“I am in Parliament at least for the next five years,” he told the newspaper.
“You have to live with that nightmare for the next five years.”
In an interview, Malema said he did not see the possibility of having to give up his seat.
“I think it is safe to say all has been taken care of”.
Malema said that in terms of what steps he would take to settle an outstanding R16 million tax bill, “for now, I don’t think they’re of serious concern”.
Speaking about himself in the third person, Malema said, “… Julius Malema leaving as leader of the EFF. I am saying it will never happen.”
On Friday, Malema’s lawyer Tumi Mokwena said his client would oppose a final sequestration of his estate, the Sunday Times reported.

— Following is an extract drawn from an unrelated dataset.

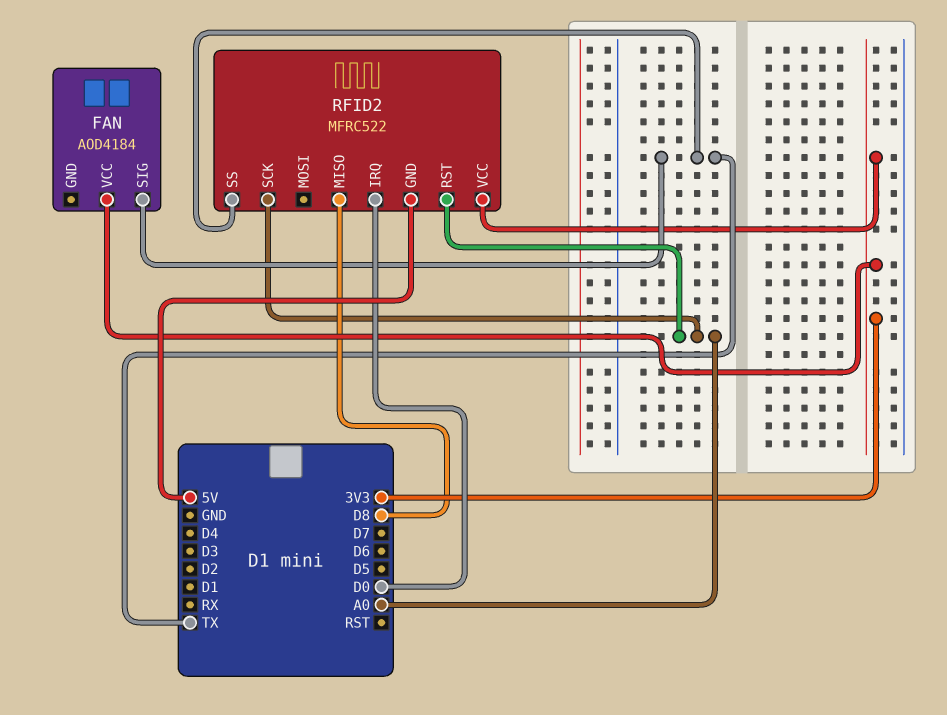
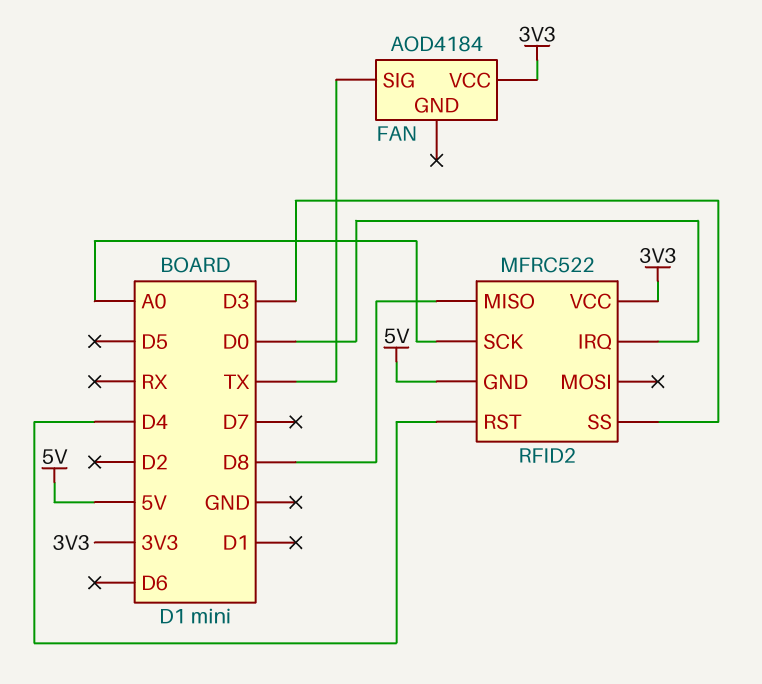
RFID2 pin RST: A0 -> D4
RFID2 pin SS: TX -> D3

Malema has until 10am on Monday to give the High Court in Pretoria reasons why his provisional sequestration should not be made final.
A final sequestration order would affect Malema’s political career, as he will not be allowed to serve as a Member of Parliament.
In April, a trust was launched to collect funds to settle his R16 million SA Revenue Service (Sars) bill, but it is not clear if the trust has secured enough funds to help the firebrand Economic Freedom Fighters leader.
According to court documents, Malema owed R16m plus interest after failing to submit tax returns between 2006 and 2010.
This week, Malema, wearing a red overall and gumboots, was sworn in as an MP in the first sitting of the fifth democratic Parliament in Cape Town.
On Sunday, Malema said that the presence of his newly formed political party would ensure Parliament was “robust” and “exciting”.
“We will make our radical proposals and we will firmly put the EFF economic agenda on the table,” he told the Sunday Times.
However, he said that he was “not an entertainer”, but a politician.
“Parliament is not a circus,” he said.